5. The registrant’s other certifying officer and I have disclosed, based on our most recent evaluation of internal control over financial reporting, to the registrant’s auditors and the audit committee of registrant’s Board of Directors (or persons performing the equivalent functions):

a) All significant deficiencies and material weaknesses in the design or operation of internal control over financial reporting which are reasonably likely to adversely affect the registrant’s ability to record, process, summarize and report financial information; and

b) Any fraud, whether or not material, that involves management or other employees who have a significant role in the registrant’s internal control over financial reporting.

 

Date: March 1, 2017

 

/s/ Tammy R. Hurley

 

 

Tammy R. Hurley

Vice President, Finance and Chief Accounting Officer

(Principal Accounting Officer)

 

 

Exhibit 32.1

CERTIFICATION

Pursuant to 18 U.S.C. § 1350, each of the undersigned hereby certifies in his capacity as an officer of SpartanNash Company (the “Company”) that the Annual Report of the Company on Form 10-K for the accounting period ended December 31, 2016 fully complies with the requirements of Section 13(a) or 15(d) of the Securities Exchange Act of 1934 and that information contained in such report fairly presents, in all material respects, the financial condition of the Company at the end of such period and the results of operations of the Company for such period.

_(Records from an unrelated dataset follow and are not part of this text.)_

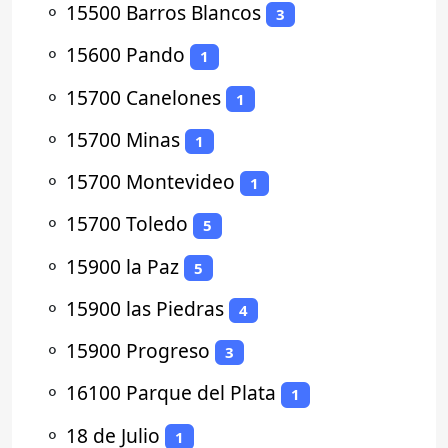
⚬
15500 Barros Blancos
3
⚬
15600 Pando
1
⚬
15700 Canelones
1
⚬
15700 Minas
1
⚬
15700 Montevideo
1
⚬
15700 Toledo
5
⚬
15900 la Paz
5
⚬
15900 las Piedras
4
⚬
15900 Progreso
3
⚬
16100 Parque del Plata
1
⚬
18 de Julio
1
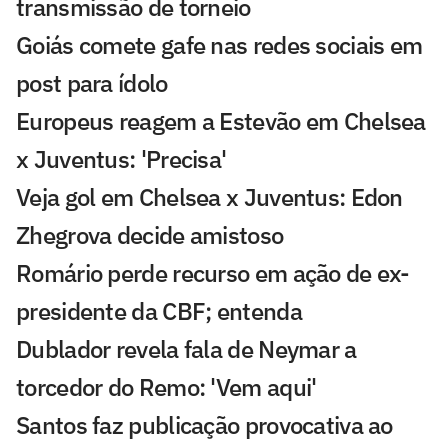
transmissão de torneio
Goiás comete gafe nas redes sociais em
post para ídolo
Europeus reagem a Estevão em Chelsea
x Juventus: 'Precisa'
Veja gol em Chelsea x Juventus: Edon
Zhegrova decide amistoso
Romário perde recurso em ação de ex-
presidente da CBF; entenda
Dublador revela fala de Neymar a
torcedor do Remo: 'Vem aqui'
Santos faz publicação provocativa ao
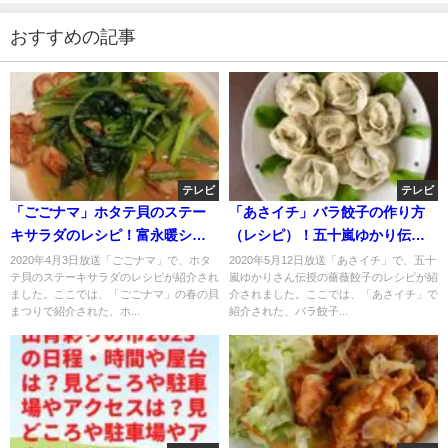
おすすめの記事
テレビ
テレビ
「ごごナマ」ホタテ貝のステー
「あさイチ」バラ餃子の作り方
キサラダのレシピ！富永暖シェ
（レシピ）！五十嵐ゆかり伝
フ伝授！
授！
2020年4月3日放送「ごごナマ」で、ホタ
2020年5月12日放送「あさイチ」で、五十
テ貝のステーキサラダのレシピが紹介され
嵐ゆかりさん伝授の薔薇餃子のレシピが紹
ました。ここでは、「ごごナマ」の春の貝
介されました。ここでは、「あさイチ」で
まつりで紹介された、ホ...
紹介された、バラ餃子...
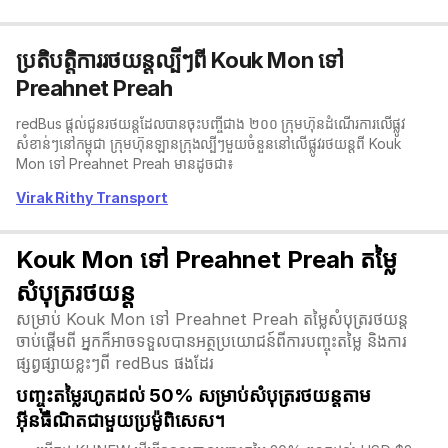
ប្រតិបត្តិការរថយន្តល្បីៗពី Kouk Mon ទៅ
Preahnet Preah
redBus ផ្តល់ជូនរថយន្តដែលបានចុះបញ្ចីជាង ២០០ ក្រុមហ៊ុនដំណើរការលើផ្លូវ
សំខាន់ៗនៅកម្ពុជា ក្រុមហ៊ុនឡានក្រុង​ល្បីៗមួយចំនួននៅលើផ្លូវរថយន្តពី Kouk
Mon ទៅ Preahnet Preah មានដូចជា៖
Virak Rithy Transport
Kouk Mon ទៅ Preahnet Preah តម្លៃ
សំបុត្ររថយន្ត
សម្រាប់ Kouk Mon ទៅ Preahnet Preah តម្លៃសំបុត្ររថយន្ត
ចាប់ផ្តើមពី អ្នកក៏អាចទទួលបានអត្ថប្រយោជន៍ពីការបញ្ចុះតម្លៃ និងការ
ផ្សព្វផ្សាយខ្លះៗពី redBus ផងដែរ
បញ្ចុះតម្លៃរហូតដល់ 50% សម្រាប់សំបុត្ររថយន្តតាម
អ៊ីនធឺណិតជាមួយប្រម៉ូពិសេស។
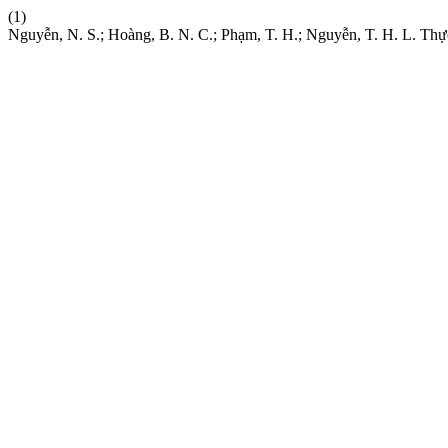
(1)
Nguyễn, N. S.; Hoàng, B. N. C.; Phạm, T. H.; Nguyễn, T. H. L. Thự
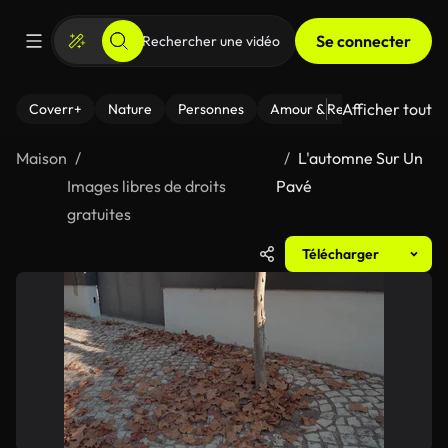
Se connecter
Afficher tout
Coverr+
Nature
Personnes
Amour & Relations
Le Fi
Maison
L'automne Sur Un
Images libres de droits
Pavé
gratuites
Télécharger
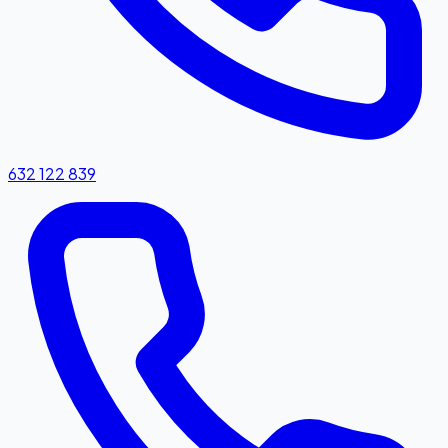
632 122 839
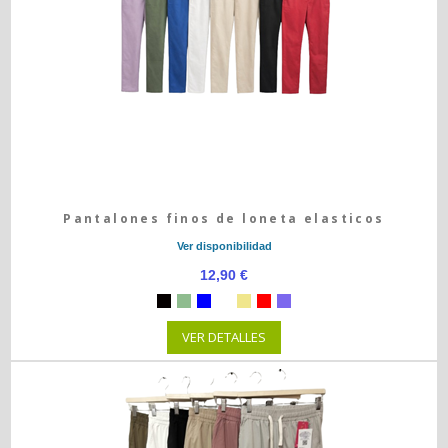
Pantalones finos de loneta elasticos
Ver disponibilidad
12,90 €
VER DETALLES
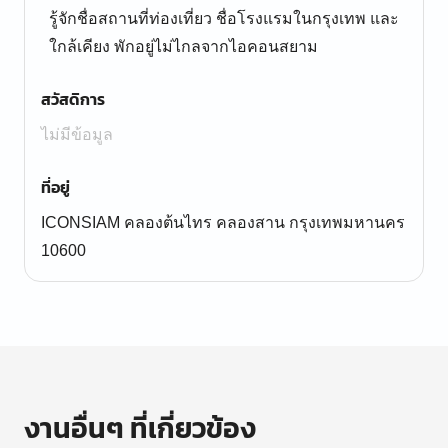
รู้จักชื่อสถานที่ท่องเที่ยว ชื่อโรงแรมในกรุงเทพ และ
ใกล้เคียง พักอยู่ไม่ไกลจากไอคอนสยาม
สวัสดิการ
ไม่มีข้อมูล
ที่อยู่
ICONSIAM คลองต้นไทร คลองสาน กรุงเทพมหานคร
10600
งานอื่นๆ ที่เกี่ยวข้อง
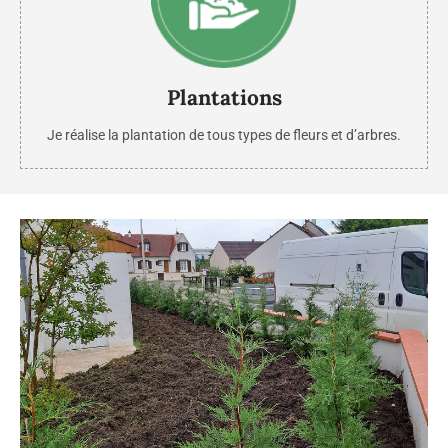
Plantations
Je réalise la plantation de tous types de fleurs et d’arbres.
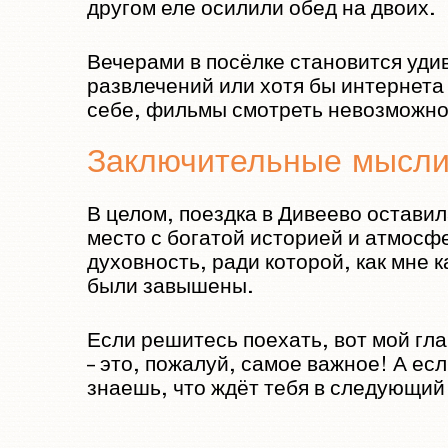
другом еле осилили обед на двоих.
Вечерами в посёлке становится удив
развлечений или хотя бы интернета
себе, фильмы смотреть невозможно 
Заключительные мысл
В целом, поездка в Дивеево оставил
место с богатой историей и атмосфе
духовность, ради которой, как мне 
были завышены.
Если решитесь поехать, вот мой гла
– это, пожалуй, самое важное! А е
знаешь, что ждёт тебя в следующий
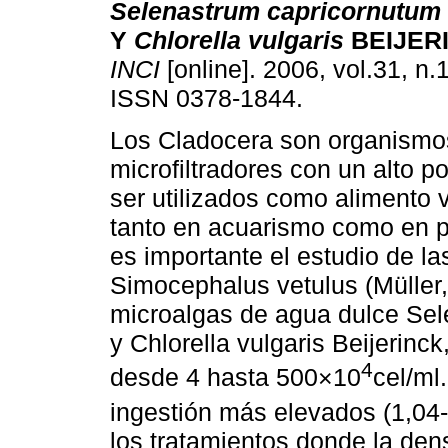
Selenastrum capricornutum
Y
Chlorella vulgaris
BEIJER
INCI
[online]. 2006, vol.31, n.
ISSN 0378-1844.
Los Cladocera son organismo
microfiltradores con un alto p
ser utilizados como alimento 
tanto en acuarismo como en pi
es importante el estudio de las
Simocephalus vetulus (Müller,
microalgas de agua dulce Sel
y Chlorella vulgaris Beijerin
4
desde 4 hasta 500×10
cel/ml
ingestión más elevados (1,04
los tratamientos donde la dens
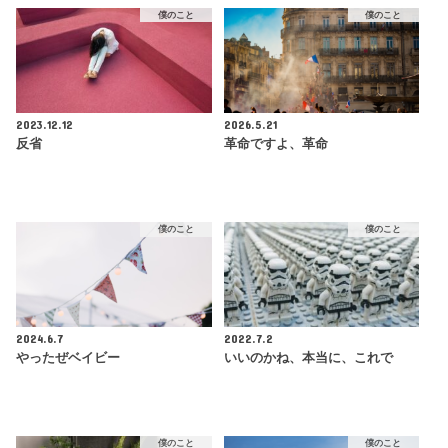
僕のこと
僕のこと
2023.12.12
2026.5.21
反省
革命ですよ、革命
僕のこと
僕のこと
2024.6.7
2022.7.2
やったぜベイビー
いいのかね、本当に、これで
僕のこと
僕のこと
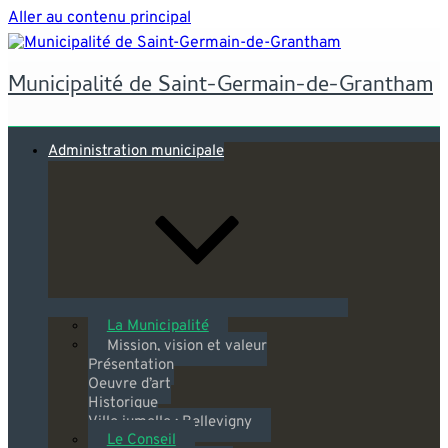
Aller au contenu principal
Municipalité de Saint-Germain-de-Grantham
Administration municipale
La Municipalité
Mission, vision et valeur
Présentation
Oeuvre d’art
Historique
Ville jumelle : Bellevigny
Le Conseil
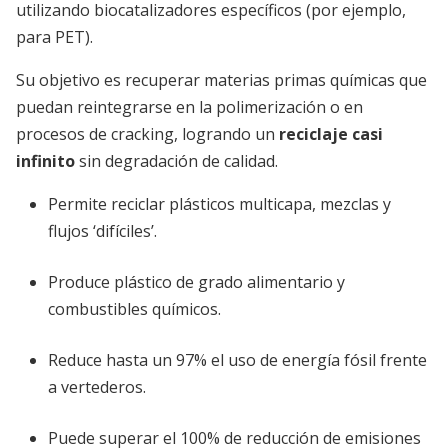
utilizando biocatalizadores específicos (por ejemplo,
para PET).
Su objetivo es recuperar materias primas químicas que
puedan reintegrarse en la polimerización o en
procesos de cracking, logrando un
reciclaje casi
infinito
sin degradación de calidad.
Permite reciclar plásticos multicapa, mezclas y
flujos ‘difíciles’.
Produce plástico de grado alimentario y
combustibles químicos.
Reduce hasta un 97% el uso de energía fósil frente
a vertederos.
Puede superar el 100% de reducción de emisiones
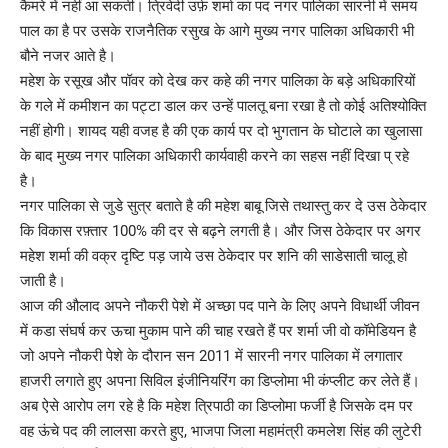
कैमरे में नहीं आ सकती। त्रिवेदी उर्फ़ शर्मा का पद नगर पालिका सारनी में समय
पाल का है पर उसके राजनैतिक रसुख के आगे मुख्य नगर पालिका अधिकारी भी
बौने नजर आते है।
महेश के रसूख और पॉवर को देख कर कहे की नगर पालिका के बड़े अधिकारियों
के गले में कमीशन का पट्टा डाल कर उन्हें पालतू बना रखा है तो कोई अतिश्योक्ति
नहीं होगी। शायद यही वजह है की एक कार्य पर दो भुगतान के घोटाले का खुलासा
के बाद मुख्य नगर पालिका अधिकारी कार्यवाही करने का सहस नहीं दिखा प् रहे
है।
नगर पालिका से जुडे सुत्र बताते है की महेश बाबू जिसे तथास्तु कर दे उस ठेकेदार
कि विकास रफ़्तार 100% की दर से बढ़ने लगती है। और जिस ठेकेदार पर अगर
महेश शर्मा की वक्र दृष्टि पड़ जाये उस ठेकेदार पर शनि की साडेसाती चालू हो
जाती है।
आज की औलाद अपने नौकरी पेशे में अच्छा पद पाने के लिए अपने विधार्थी जीवन
में कडा संघर्ष कर ऊचा मुकाम पाने की चाह रखते हैं पर शर्मा जी वो कॉमेडियन है
जो अपने नौकरी पेशे के दौरान सन 2011 में सारनी नगर पालिका में लगातार
हाजरी लगाते हुए अपना सिविल इंजीनियरिंग का डिप्लोमा भी कंप्लीट कर लेते हैं।
अब ऐसे आरोप लग रहे है कि महेश त्रिपाठी का डिप्लोमा फर्जी है जिसके दम पर
वह ऊंचे पद की लालसा करते हुए, भाजपा जिला महामंत्री कमलेश सिंह की लुटेरी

This Certificate is given pursuant to 18 U.S.C. § 1350 and for no other purpose.

 

Dated: March 1, 2017

 

/s/ Dennis Eidson

 

 

Dennis Eidson

Chairman and Chief Executive Officer

(Principal Executive Officer)

 

Dated: March 1, 2017

 

/s/ Christopher P. Meyers

 

 

Christopher P. Meyers

Executive Vice President and Chief Financial Officer

(Principal Financial Officer)

 

Dated: March 1, 2017

 

/s/ Tammy R. Hurley

 

 

Tammy R. Hurley

Vice President, Finance and Chief Accounting Officer

(Principal Accounting Officer)

 

A signed original of this written statement has been provided to SpartanNash Company and will be retained by SpartanNash Company and furnished to the Securities and Exchange Commission or its staff upon request.